MO_AND + (AR)RUMAÇÃO

PROGRAMA DE INVESTIGAÇÃO E CRIAÇÃO | RESEARCH & CREATION PROGRAMME

Projetos Colaborativos | Collaborative Projects

Coordenação/Coordination: Fernanda Eugenio & Francisco Gaspar Neto

Neste projecto de investigação, exploramos o uso das ferramentas do MO_AND aplicado a um trabalho de de/re-composição de um lugar-qualquer - nas suas dinâmicas sociais, políticas (in)visíveis e agentes constituintes. A partir do trato de ‘colecções reais’ – materialidades/situações como tudo aquilo que compõe o ‘recheio’ de uma carteira, de uma casa ou de um terreno baldio, por exemplo –, investigamos a hipótese de uma possível correspondência entre o trabalho de arrumar os elementos desses de-compostos e o trabalho de rumar, ou seja: encontrar outro rumo, outra direcção.

A experiência de Francisco Gaspar Neto com o Teatro do Oprimido e o Teatro de Rua alia-se à experiência de Fernanda Eugenio com o MO_AND e com a Etnografia como Performance Situada, tomando como ponto de co-incidência a pergunta É possível (ar)rumar de outro modo?, numa pesquisa dos modos da concretização: de-formar, trans-formar, con-formar, re-formar...

O termo arrumação guarda sentidos variados. Aplica-se ao acto de organizar, tanto numa voltagem mais próxima à restituição de um lugar devido (arrumar a casa, arrumar as ideias) quanto numa modulação mais afinada com a criação de um lugar indevido, provisório e/ou não-previsto e inexistente até então (“e agora? preciso arrumar um lugar para enfiar isso!”; “onde é que eu vou arrumar um lugar pra sentar?”). Na linha deste último sentido, o uso popular relaciona a arrumação com o desenrasque, o jeitinho: o acto de encontrar soluções circunstanciais ou precárias, ou de fazer arranjos escusos (arrumar um troco; arrumar uma maneira). Finalmente, o termo arrumação faz parte da linguagem técnica das navegações, guardando o sentido tanto de encontrar o rumo a partir de sinais – a luz de um farol, a disposição das estrelas no céu, os acidentes geográficos –, quanto de lançar estes sinais nas cartas marítimas. Então, articulando todos estes sentidos, a (ar)rumação é uma prática colectiva de acção nos espaços, na lida com materiais diversos, que articula tanto o conhecimento do território, através da cartografia/etnografia, quanto o conhecimento de si, através da auto-etnografia. O que modula esse encontro entre ambiência e subjectividade é uma busca subtil e enviesada por arrumar lugar para novos modos de existência, portanto de relação, numa deriva orientada por sinais relativos e heterogéneos.

[English]

MO_AND + (AR)RUMAÇÃO

This research project applies MO_AND tools to the work of de/re-composition of a place, whatever-place, in its social dynamics, (in)visible politics and constituent agents. Handling with 'real collections' - materialities/situations that compose the 'stuff' of a bag, a house or a wasteland, for example - we investigate the possibility of correspondence between arrumar (the work of organising the elements of these compounds) and rumar (the work of wandering and finding different directions).

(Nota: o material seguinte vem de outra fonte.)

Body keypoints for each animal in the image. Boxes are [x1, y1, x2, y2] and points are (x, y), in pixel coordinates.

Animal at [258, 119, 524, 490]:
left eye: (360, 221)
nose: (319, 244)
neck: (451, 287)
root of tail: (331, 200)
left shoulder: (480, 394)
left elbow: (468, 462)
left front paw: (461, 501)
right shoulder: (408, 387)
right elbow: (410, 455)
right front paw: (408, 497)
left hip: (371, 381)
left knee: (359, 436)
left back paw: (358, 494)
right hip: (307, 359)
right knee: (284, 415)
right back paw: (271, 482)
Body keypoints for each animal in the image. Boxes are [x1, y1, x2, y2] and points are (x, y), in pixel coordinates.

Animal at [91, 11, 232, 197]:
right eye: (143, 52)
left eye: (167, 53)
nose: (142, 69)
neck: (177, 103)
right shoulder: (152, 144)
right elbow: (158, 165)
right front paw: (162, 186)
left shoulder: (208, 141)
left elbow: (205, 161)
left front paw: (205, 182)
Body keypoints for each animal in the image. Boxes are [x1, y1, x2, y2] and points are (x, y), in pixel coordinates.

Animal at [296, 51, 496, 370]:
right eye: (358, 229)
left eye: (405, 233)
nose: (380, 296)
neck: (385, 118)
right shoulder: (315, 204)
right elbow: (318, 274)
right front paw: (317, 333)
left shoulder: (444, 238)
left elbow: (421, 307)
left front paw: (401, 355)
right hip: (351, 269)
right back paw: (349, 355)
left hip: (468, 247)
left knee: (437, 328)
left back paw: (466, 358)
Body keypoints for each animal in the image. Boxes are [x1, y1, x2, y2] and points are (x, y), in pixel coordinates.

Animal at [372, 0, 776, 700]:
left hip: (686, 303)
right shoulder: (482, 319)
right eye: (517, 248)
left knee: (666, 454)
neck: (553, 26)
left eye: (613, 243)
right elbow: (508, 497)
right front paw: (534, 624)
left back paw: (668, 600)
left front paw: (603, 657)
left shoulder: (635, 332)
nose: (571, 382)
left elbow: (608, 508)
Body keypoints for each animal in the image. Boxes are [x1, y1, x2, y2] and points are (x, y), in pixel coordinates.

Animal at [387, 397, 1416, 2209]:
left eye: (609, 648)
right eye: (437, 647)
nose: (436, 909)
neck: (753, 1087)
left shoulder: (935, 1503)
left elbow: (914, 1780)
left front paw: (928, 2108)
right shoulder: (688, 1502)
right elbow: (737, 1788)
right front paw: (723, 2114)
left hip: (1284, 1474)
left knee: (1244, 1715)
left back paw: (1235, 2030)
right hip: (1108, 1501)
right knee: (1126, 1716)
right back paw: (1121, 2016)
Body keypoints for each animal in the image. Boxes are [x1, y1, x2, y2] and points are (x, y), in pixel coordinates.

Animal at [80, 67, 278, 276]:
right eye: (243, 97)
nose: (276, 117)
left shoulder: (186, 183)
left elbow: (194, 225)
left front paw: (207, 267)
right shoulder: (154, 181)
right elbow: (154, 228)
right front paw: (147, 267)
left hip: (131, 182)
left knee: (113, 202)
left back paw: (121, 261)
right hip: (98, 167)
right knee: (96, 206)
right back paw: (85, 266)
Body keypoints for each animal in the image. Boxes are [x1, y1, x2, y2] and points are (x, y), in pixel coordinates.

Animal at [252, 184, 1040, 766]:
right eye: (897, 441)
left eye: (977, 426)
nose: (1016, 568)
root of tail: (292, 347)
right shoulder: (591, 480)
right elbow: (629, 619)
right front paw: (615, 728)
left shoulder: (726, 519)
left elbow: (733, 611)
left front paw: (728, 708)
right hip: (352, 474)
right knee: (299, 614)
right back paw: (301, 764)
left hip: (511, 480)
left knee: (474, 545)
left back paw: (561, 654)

Francisco Gaspar Neto and Fernanda Eugenio share aspects of their practices, taking the question “Is it possible to find other ways of (ar)rumar?” as point of co-incidence, researching modes of materialisation: de-forming, trans-forming, con-forming, re-forming...

The term arrumação carries varied meanings. It applies to the act of organising, either at a voltage closer to the restitution of a proper place (‘tidy up’, ‘clear one’s head’) or as a modulation more attuned to the creation of an improper, provisional, unforeseen or so far non-existent place (as in response to ‘where am I going to put this?’). Popular usage relates arrumação with an improvised or tricky way out: the act of finding circumstantial or precarious solutions, or of making obscure arrangements. Finally, the term arrumação is part of the technical language of navigation, related to finding the way through signs - the light of a beacon, the arrangement of the stars in the sky, the geographical accidents -, as well as to lauching these signs into the charts.

Therefore, articulating all these meanings, (ar)rumação is a collective practice of intervention in spaces, dealing with diverse materials, and which articulates both the knowledge of the territory through cartography/ethnography and self-knowledge through auto-ethnography. What modulates this encounter between setting and subjectivity is a subtle and skewed search for new modes of existence and, therefore, new relations, a drift guided by derivative and heterogeneous signs.